Berry Unfortunate for Plaintiff, But Slip and Fall Claim Fails

Troupe v. Burlington Coat Factory Warehouse Corp., 443 N.J. Super. 596 (App. Div. 2016).  Today, Judge Suter authored her first published opinion for the Appellate Division.  While shopping at a Burlington Coat Factory store, plaintiff allegedly slipped and fell on a single berry that was on the floor.  She injured her knee and back.  Plaintiff sued, but defendant won summary judgment.  Today, the Appellate Division affirmed that ruling, applying the de novo standard of review.

The main basis of Judge Suter’s decision was that defendant was not on actual or constructive notice of the presence of the berry.  There were no other berries in the aisle where plaintiff fell, there was no evidence that anyone was eating in that area, and there was “nothing about the characteristics of the berry that would indicate how long it had been there.”  Constructive notice is found when a dangerous condition exists “for such a length of time as reasonably to have resulted in knowledge and correction had the defendant been reasonably diligent.”  Nor was there any evidence of actual notice to defendant about the berry.  “Owners of premises are generally not liable for injuries caused by defects of which they had no actual or constructive notice and no reasonable opportunity to discover.”  Accordingly, defendant was rightly granted summary judgment.
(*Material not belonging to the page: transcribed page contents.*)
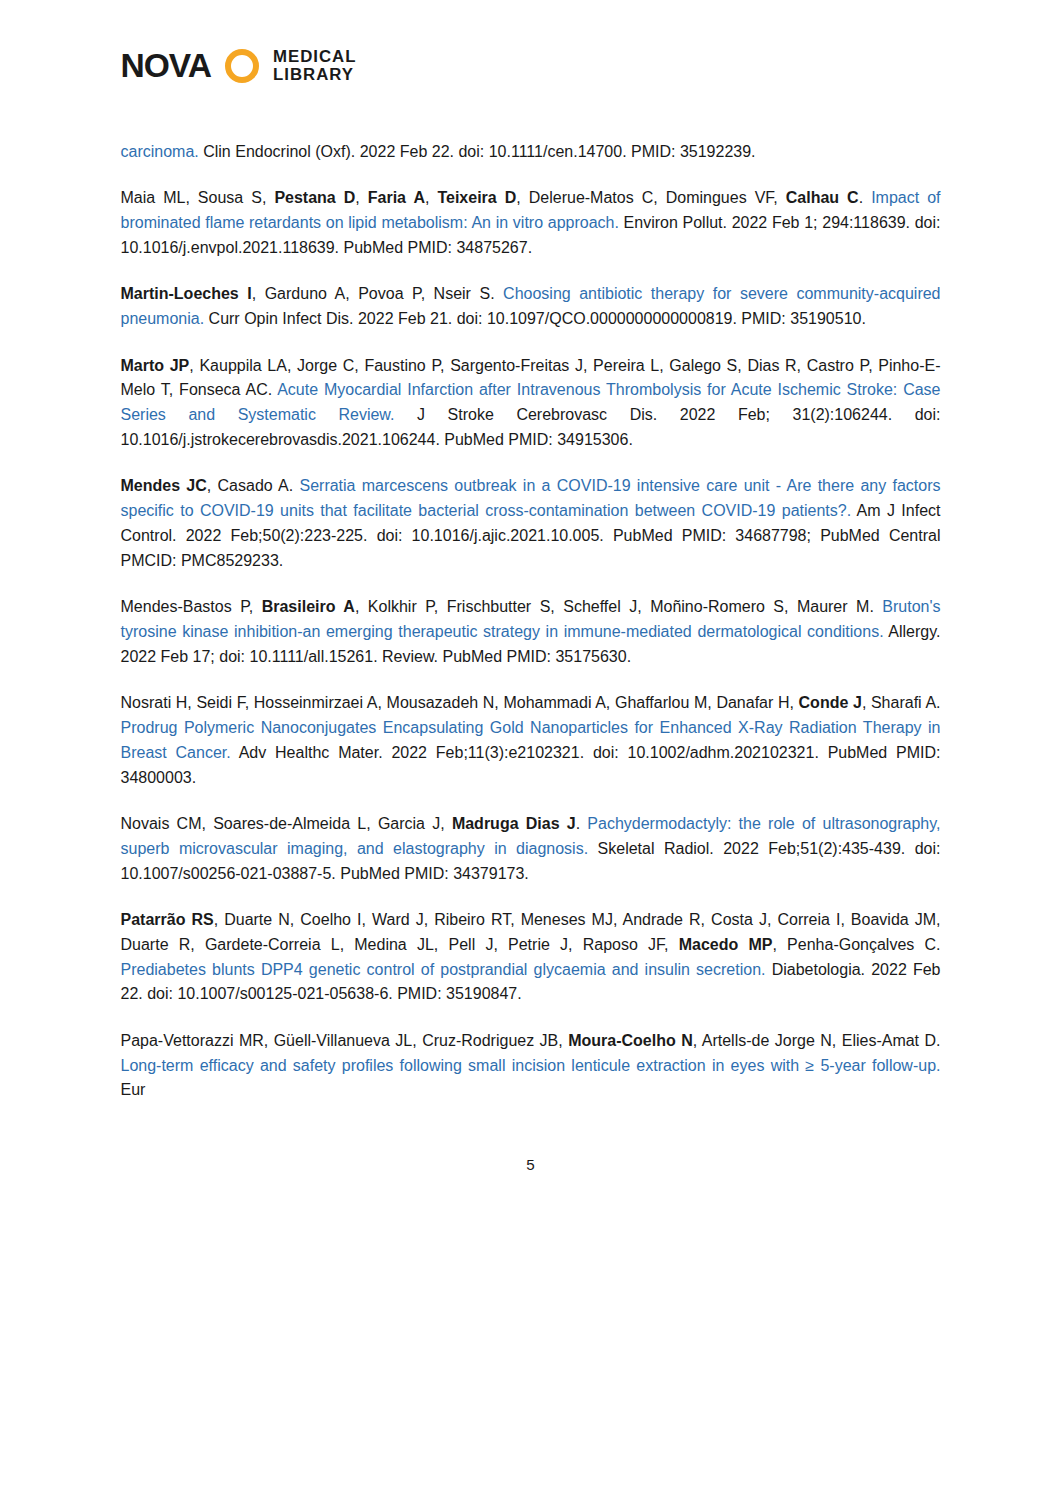NOVA MEDICAL LIBRARY
carcinoma. Clin Endocrinol (Oxf). 2022 Feb 22. doi: 10.1111/cen.14700. PMID: 35192239.
Maia ML, Sousa S, Pestana D, Faria A, Teixeira D, Delerue-Matos C, Domingues VF, Calhau C. Impact of brominated flame retardants on lipid metabolism: An in vitro approach. Environ Pollut. 2022 Feb 1; 294:118639. doi: 10.1016/j.envpol.2021.118639. PubMed PMID: 34875267.
Martin-Loeches I, Garduno A, Povoa P, Nseir S. Choosing antibiotic therapy for severe community-acquired pneumonia. Curr Opin Infect Dis. 2022 Feb 21. doi: 10.1097/QCO.0000000000000819. PMID: 35190510.
Marto JP, Kauppila LA, Jorge C, Faustino P, Sargento-Freitas J, Pereira L, Galego S, Dias R, Castro P, Pinho-E-Melo T, Fonseca AC. Acute Myocardial Infarction after Intravenous Thrombolysis for Acute Ischemic Stroke: Case Series and Systematic Review. J Stroke Cerebrovasc Dis. 2022 Feb; 31(2):106244. doi: 10.1016/j.jstrokecerebrovasdis.2021.106244. PubMed PMID: 34915306.
Mendes JC, Casado A. Serratia marcescens outbreak in a COVID-19 intensive care unit - Are there any factors specific to COVID-19 units that facilitate bacterial cross-contamination between COVID-19 patients?. Am J Infect Control. 2022 Feb;50(2):223-225. doi: 10.1016/j.ajic.2021.10.005. PubMed PMID: 34687798; PubMed Central PMCID: PMC8529233.
Mendes-Bastos P, Brasileiro A, Kolkhir P, Frischbutter S, Scheffel J, Moñino-Romero S, Maurer M. Bruton's tyrosine kinase inhibition-an emerging therapeutic strategy in immune-mediated dermatological conditions. Allergy. 2022 Feb 17; doi: 10.1111/all.15261. Review. PubMed PMID: 35175630.
Nosrati H, Seidi F, Hosseinmirzaei A, Mousazadeh N, Mohammadi A, Ghaffarlou M, Danafar H, Conde J, Sharafi A. Prodrug Polymeric Nanoconjugates Encapsulating Gold Nanoparticles for Enhanced X-Ray Radiation Therapy in Breast Cancer. Adv Healthc Mater. 2022 Feb;11(3):e2102321. doi: 10.1002/adhm.202102321. PubMed PMID: 34800003.
Novais CM, Soares-de-Almeida L, Garcia J, Madruga Dias J. Pachydermodactyly: the role of ultrasonography, superb microvascular imaging, and elastography in diagnosis. Skeletal Radiol. 2022 Feb;51(2):435-439. doi: 10.1007/s00256-021-03887-5. PubMed PMID: 34379173.
Patarrão RS, Duarte N, Coelho I, Ward J, Ribeiro RT, Meneses MJ, Andrade R, Costa J, Correia I, Boavida JM, Duarte R, Gardete-Correia L, Medina JL, Pell J, Petrie J, Raposo JF, Macedo MP, Penha-Gonçalves C. Prediabetes blunts DPP4 genetic control of postprandial glycaemia and insulin secretion. Diabetologia. 2022 Feb 22. doi: 10.1007/s00125-021-05638-6. PMID: 35190847.
Papa-Vettorazzi MR, Güell-Villanueva JL, Cruz-Rodriguez JB, Moura-Coelho N, Artells-de Jorge N, Elies-Amat D. Long-term efficacy and safety profiles following small incision lenticule extraction in eyes with ≥ 5-year follow-up. Eur
5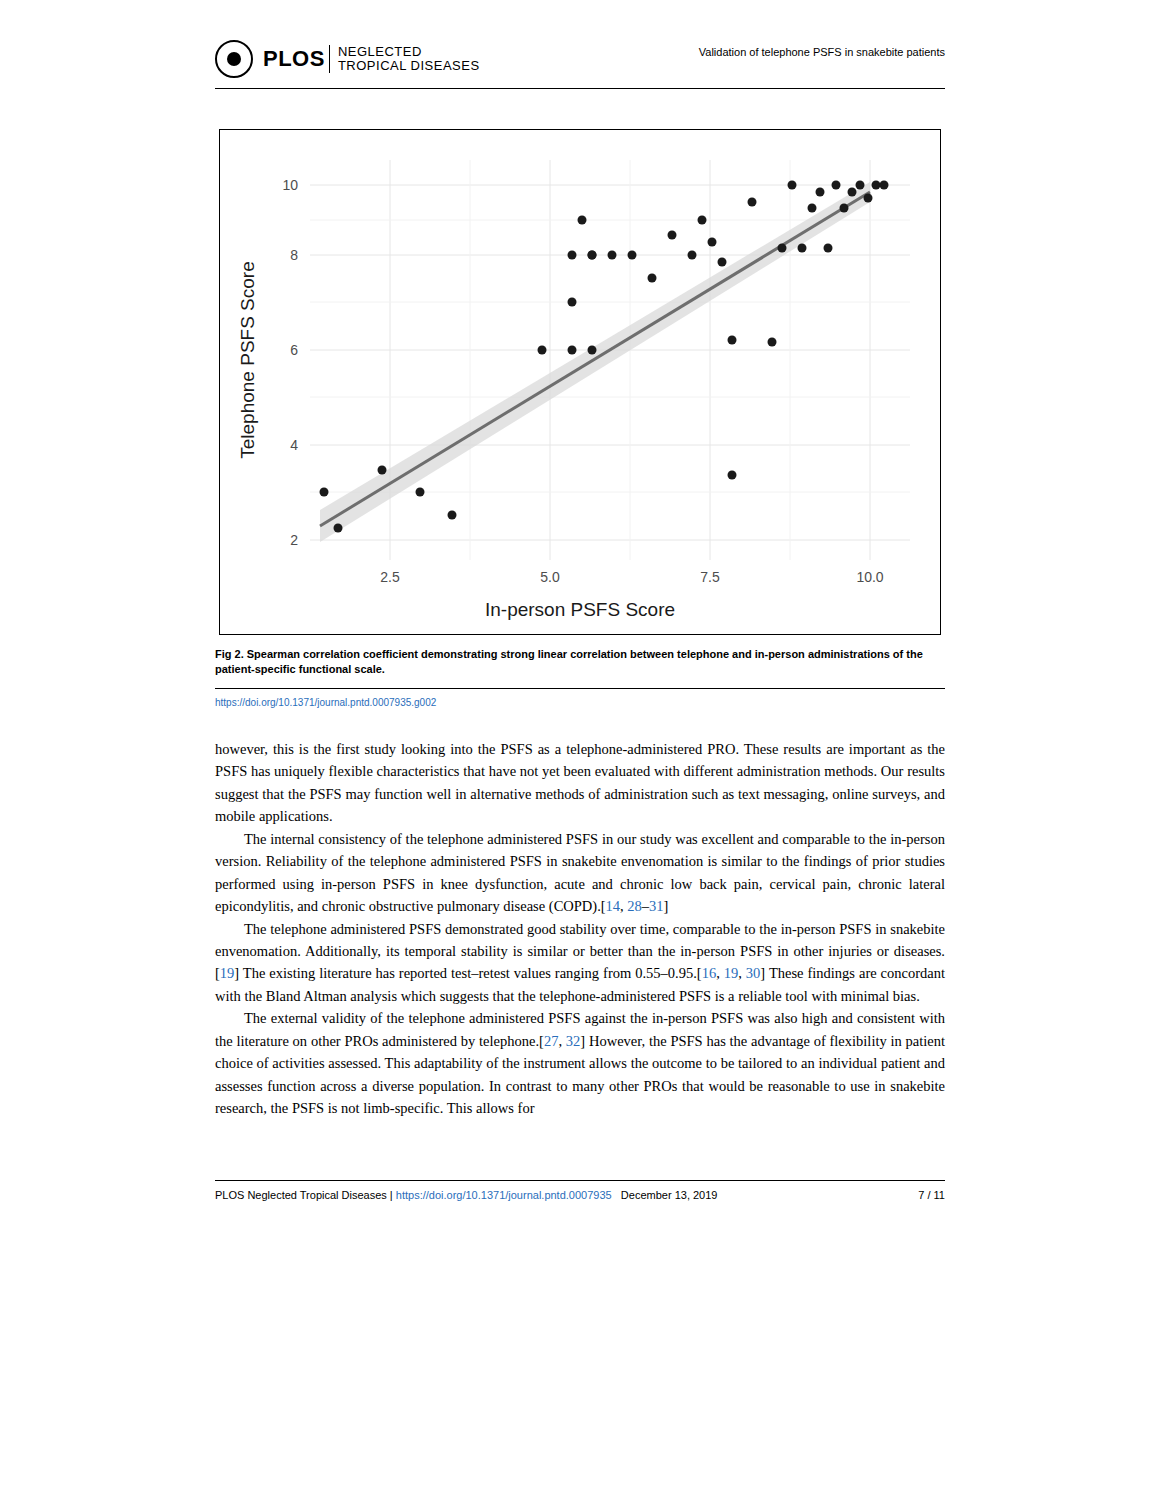PLOS
NEGLECTED
TROPICAL DISEASES
Validation of telephone PSFS in snakebite patients
10 8 6 4 2 2.5 5.0 7.5 10.0 In-person PSFS Score Telephone PSFS Score
Fig 2. Spearman correlation coefficient demonstrating strong linear correlation between telephone and in-person administrations of the patient-specific functional scale.
https://doi.org/10.1371/journal.pntd.0007935.g002
however, this is the first study looking into the PSFS as a telephone-administered PRO. These results are important as the PSFS has uniquely flexible characteristics that have not yet been evaluated with different administration methods. Our results suggest that the PSFS may function well in alternative methods of administration such as text messaging, online surveys, and mobile applications.
The internal consistency of the telephone administered PSFS in our study was excellent and comparable to the in-person version. Reliability of the telephone administered PSFS in snakebite envenomation is similar to the findings of prior studies performed using in-person PSFS in knee dysfunction, acute and chronic low back pain, cervical pain, chronic lateral epicondylitis, and chronic obstructive pulmonary disease (COPD).[14, 28–31]
The telephone administered PSFS demonstrated good stability over time, comparable to the in-person PSFS in snakebite envenomation. Additionally, its temporal stability is similar or better than the in-person PSFS in other injuries or diseases.[19] The existing literature has reported test–retest values ranging from 0.55–0.95.[16, 19, 30] These findings are concordant with the Bland Altman analysis which suggests that the telephone-administered PSFS is a reliable tool with minimal bias.
The external validity of the telephone administered PSFS against the in-person PSFS was also high and consistent with the literature on other PROs administered by telephone.[27, 32] However, the PSFS has the advantage of flexibility in patient choice of activities assessed. This adaptability of the instrument allows the outcome to be tailored to an individual patient and assesses function across a diverse population. In contrast to many other PROs that would be reasonable to use in snakebite research, the PSFS is not limb-specific. This allows for
PLOS Neglected Tropical Diseases | https://doi.org/10.1371/journal.pntd.0007935 December 13, 2019
7 / 11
The foregoing principles are fundamental in slip and fall cases, and if that were all there were to this decision, it might not have been designated for publication.  But plaintiff also contended that the “mode of operation rule” addressed in Prioleau v. Kentucky Fried Chicken, Inc., 223 N.J. 245 (2015), should have been applied to her case.  This opinion gave the Appellate Division the opportunity to elaborate on the recent decision in Prioleau, which advanced the law and justified publication.
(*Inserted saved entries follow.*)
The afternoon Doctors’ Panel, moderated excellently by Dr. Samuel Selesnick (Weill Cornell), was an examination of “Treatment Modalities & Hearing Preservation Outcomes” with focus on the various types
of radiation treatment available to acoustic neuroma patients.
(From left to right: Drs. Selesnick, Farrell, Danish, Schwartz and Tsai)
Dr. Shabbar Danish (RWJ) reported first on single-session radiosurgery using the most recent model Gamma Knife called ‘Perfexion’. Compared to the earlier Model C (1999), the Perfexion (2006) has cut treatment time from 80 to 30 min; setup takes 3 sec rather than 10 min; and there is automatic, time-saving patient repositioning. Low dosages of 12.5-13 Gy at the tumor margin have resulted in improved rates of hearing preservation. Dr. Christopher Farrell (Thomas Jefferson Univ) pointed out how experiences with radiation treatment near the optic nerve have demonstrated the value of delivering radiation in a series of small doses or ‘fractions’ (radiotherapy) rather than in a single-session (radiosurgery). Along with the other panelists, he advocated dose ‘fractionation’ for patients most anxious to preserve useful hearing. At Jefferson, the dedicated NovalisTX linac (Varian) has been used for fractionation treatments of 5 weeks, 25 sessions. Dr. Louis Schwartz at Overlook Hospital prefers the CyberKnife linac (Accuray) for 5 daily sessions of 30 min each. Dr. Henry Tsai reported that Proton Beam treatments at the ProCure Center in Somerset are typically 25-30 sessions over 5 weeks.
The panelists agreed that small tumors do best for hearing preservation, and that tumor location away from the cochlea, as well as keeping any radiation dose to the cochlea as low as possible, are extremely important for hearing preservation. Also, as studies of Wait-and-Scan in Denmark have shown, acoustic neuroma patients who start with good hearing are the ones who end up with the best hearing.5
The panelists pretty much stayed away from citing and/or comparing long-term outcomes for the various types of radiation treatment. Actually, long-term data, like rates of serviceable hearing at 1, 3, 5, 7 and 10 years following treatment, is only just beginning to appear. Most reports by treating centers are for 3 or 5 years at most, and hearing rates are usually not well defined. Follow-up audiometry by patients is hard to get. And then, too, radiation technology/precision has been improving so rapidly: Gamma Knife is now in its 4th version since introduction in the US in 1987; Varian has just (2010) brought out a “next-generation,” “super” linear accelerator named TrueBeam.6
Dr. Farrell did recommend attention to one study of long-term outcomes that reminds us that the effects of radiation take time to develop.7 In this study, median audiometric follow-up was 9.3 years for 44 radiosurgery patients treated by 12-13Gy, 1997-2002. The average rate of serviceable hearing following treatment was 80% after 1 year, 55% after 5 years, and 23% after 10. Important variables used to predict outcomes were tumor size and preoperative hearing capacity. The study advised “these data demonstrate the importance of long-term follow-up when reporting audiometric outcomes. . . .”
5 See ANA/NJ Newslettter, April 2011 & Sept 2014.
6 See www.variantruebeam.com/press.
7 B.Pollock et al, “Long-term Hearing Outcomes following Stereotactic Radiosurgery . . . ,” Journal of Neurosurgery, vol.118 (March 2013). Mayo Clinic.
In Prioleau, the plaintiff had slipped on grease that was either tracked from the kitchen of a KFC, where customers could perform some self-service, by one or more employees or tracked from outside by one or more customers.  As Judge Suter summarized Prioleau, however, “[t]he Court held it was reversible error to charge the jury on the mode-of-operation rule where there was no condition between the slippery condition of the floor and the self-service component of the business.”
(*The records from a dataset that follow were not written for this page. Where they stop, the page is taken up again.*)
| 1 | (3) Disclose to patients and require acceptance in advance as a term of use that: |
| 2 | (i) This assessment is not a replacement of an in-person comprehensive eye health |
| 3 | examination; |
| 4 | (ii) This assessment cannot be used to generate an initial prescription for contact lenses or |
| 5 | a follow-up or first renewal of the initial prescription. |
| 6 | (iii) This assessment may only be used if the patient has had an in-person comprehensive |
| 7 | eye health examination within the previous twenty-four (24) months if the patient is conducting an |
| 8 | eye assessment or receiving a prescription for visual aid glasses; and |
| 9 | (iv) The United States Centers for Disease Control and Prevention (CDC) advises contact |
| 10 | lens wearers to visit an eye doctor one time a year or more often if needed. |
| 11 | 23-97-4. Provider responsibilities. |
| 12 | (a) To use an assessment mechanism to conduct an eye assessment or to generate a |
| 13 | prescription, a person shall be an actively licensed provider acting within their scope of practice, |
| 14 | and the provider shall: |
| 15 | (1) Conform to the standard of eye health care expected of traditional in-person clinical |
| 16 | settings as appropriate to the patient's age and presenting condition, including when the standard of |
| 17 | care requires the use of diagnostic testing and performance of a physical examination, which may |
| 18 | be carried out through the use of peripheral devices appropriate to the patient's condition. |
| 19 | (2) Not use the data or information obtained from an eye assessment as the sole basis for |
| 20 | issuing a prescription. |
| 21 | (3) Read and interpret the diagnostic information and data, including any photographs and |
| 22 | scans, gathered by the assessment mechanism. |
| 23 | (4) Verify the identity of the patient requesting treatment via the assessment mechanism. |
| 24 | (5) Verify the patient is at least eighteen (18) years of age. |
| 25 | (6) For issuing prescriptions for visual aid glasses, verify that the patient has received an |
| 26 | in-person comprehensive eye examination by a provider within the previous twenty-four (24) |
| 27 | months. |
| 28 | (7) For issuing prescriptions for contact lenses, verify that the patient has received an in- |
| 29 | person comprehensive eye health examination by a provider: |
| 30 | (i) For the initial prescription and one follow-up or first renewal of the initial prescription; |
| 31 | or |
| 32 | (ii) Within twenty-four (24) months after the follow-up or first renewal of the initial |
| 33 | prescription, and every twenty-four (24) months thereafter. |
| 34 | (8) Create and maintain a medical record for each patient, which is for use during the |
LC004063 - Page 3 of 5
Plaintiff here contended that the wrongful “mode of operation” was “the lack of any periodic inspection of the floors during the business shopping day.”  The panel saw this as an attempt to “expand the mode-of-operation rule beyond the narrow circumstances to which it has been held to apply.”  There was no self-service involved, just as in Prioleau.  “The slip and fall occurred in an aisle, not in an area of clothing racks or facilities traditionally associated with self-service activities.  There was no demonstrable nexus between the self-service component of Burlington’s business, namely selling clothes and other non-food items, and the risk of a customer slipping on a berry in the aisle.”

Mode of operation liability does not arise, under Prioleau, “merely because a store’s cleaning schedule is allegedly inadequate.”  Finding liability on such a basis would be “an expansion that would swallow the rule.”

The panel that issued this opinion consisted of Judges Suter and Sabatino.  Thus, this was a rare two-judge opinion designated for publication.  Generally, only three-judge Appellate Division decisions are approved for publication.  But there are exceptions to virtually every rule.